------ Records for processing

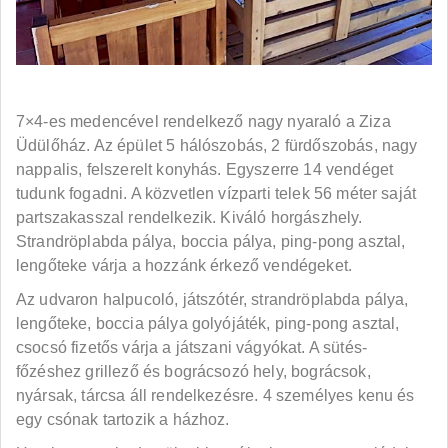
7×4-es medencével rendelkező nagy nyaraló a Ziza
Üdülőház. Az épület 5 hálószobás, 2 fürdőszobás, nagy
nappalis, felszerelt konyhás. Egyszerre 14 vendéget
tudunk fogadni. A közvetlen vízparti telek 56 méter saját
partszakasszal rendelkezik. Kiváló horgászhely.
Strandröplabda pálya, boccia pálya, ping-pong asztal,
lengőteke várja a hozzánk érkező vendégeket.
Az udvaron halpucoló, játszótér, strandröplabda pálya,
lengőteke, boccia pálya golyójáték, ping-pong asztal,
csocsó fizetős várja a játszani vágyókat. A sütés-
főzéshez grillező és bográcsozó hely, bográcsok,
nyársak, tárcsa áll rendelkezésre. 4 személyes kenu és
egy csónak tartozik a házhoz.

------------

What to produce: Reproduce the text of the material above word for word, keeping its line breaks, and leave out the pictures.

Answer:
7×4-es medencével rendelkező nagy nyaraló a Ziza
Üdülőház. Az épület 5 hálószobás, 2 fürdőszobás, nagy
nappalis, felszerelt konyhás. Egyszerre 14 vendéget
tudunk fogadni. A közvetlen vízparti telek 56 méter saját
partszakasszal rendelkezik. Kiváló horgászhely.
Strandröplabda pálya, boccia pálya, ping-pong asztal,
lengőteke várja a hozzánk érkező vendégeket.
Az udvaron halpucoló, játszótér, strandröplabda pálya,
lengőteke, boccia pálya golyójáték, ping-pong asztal,
csocsó fizetős várja a játszani vágyókat. A sütés-
főzéshez grillező és bográcsozó hely, bográcsok,
nyársak, tárcsa áll rendelkezésre. 4 személyes kenu és
egy csónak tartozik a házhoz.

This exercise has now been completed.